Financial Security is Easy as 1-2-3
Benjamin Franklin once said, “A penny saved is a penny earned.” While the Founding Father has a point, you can’t save money if you owe it to everyone else. Getting out of debt and building wealth in preparation for retirement makes life less stressful and the golden years more comfortable. Living within your means is a core belief of Gail Miller whose convocation address is featured in the summer edition of the magazine.
To help you on follow in Miller’s footsteps, personal finance expert Scott Marsh recommends three steps to financial self-reliance.
1. Purchase a home
According to the National Association of Realtors home prices have appreciated an average of six percent over the past forty years. A home is not only a great investment, it is a key component in financial security. For most Americans, a mortgage is their biggest monthly expense. Paying off the albatross is easier if you purchase modestly. Marsh recommends following this formula to ensure you don’t buy more house than you can afford.
2. Contribute at least 10 percent of your income to a 401K
Setting aside money before taxes is a great way to build wealth. Contributing to a 401K not only enlarges your nest egg, but it also lowers your adjusted gross income—meaning you pay less in taxes. Many employers also offer matching contribution plans making socking away 10 percent even easier. See this article from the Wall Street Journal on how to make your 401K work harder for you.

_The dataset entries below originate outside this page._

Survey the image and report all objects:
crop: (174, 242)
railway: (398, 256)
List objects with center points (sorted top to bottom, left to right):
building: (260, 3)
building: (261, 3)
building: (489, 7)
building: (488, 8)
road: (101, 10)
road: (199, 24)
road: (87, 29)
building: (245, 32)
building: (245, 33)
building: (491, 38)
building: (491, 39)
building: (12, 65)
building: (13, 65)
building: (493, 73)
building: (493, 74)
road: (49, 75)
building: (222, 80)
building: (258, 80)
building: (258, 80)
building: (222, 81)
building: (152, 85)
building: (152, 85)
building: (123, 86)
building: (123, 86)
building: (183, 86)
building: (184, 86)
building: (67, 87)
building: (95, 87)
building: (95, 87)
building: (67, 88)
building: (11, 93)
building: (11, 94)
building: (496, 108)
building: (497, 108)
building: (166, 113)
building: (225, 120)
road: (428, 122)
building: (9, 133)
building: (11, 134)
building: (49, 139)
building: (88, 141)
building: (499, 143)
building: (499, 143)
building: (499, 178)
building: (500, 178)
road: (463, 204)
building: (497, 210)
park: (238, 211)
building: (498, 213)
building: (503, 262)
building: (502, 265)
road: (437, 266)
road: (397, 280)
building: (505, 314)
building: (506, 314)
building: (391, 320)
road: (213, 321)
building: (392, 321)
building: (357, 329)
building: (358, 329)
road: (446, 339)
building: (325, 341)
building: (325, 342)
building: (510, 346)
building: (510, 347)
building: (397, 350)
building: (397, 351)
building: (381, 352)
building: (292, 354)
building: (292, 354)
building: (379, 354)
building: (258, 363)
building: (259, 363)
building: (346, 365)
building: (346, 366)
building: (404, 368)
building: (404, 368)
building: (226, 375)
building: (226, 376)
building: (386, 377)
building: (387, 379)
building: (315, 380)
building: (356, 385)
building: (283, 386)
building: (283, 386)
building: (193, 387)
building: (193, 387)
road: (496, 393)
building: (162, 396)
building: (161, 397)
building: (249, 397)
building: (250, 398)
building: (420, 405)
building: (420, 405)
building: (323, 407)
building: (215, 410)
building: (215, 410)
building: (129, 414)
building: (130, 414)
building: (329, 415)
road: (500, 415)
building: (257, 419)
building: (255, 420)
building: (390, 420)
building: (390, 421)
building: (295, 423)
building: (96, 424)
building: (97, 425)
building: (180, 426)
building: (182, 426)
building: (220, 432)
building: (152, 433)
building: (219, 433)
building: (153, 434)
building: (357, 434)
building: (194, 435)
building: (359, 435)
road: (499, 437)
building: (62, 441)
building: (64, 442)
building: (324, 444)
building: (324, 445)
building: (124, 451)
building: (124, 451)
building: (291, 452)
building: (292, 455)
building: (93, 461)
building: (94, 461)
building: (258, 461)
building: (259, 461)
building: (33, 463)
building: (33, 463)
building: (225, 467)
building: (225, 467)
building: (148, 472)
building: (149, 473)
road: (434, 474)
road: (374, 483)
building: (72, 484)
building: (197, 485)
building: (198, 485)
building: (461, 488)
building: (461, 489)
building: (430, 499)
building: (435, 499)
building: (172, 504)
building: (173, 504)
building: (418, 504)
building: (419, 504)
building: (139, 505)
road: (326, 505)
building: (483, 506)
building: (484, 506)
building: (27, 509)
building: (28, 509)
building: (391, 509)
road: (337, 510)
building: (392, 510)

3. Use an accelerated debt reduction program
Accelerated debt reduction programs, like Utah State University’s PowerPay provide a framework for quickly changing your liabilities into assets. The program encourages individuals to double the payment on their smallest debt. When that debt has been satisfied apply the payment amount to the next debt. The result is lower debt sooner than a regular monthly payment plan—leaving you free to put your money to work for you.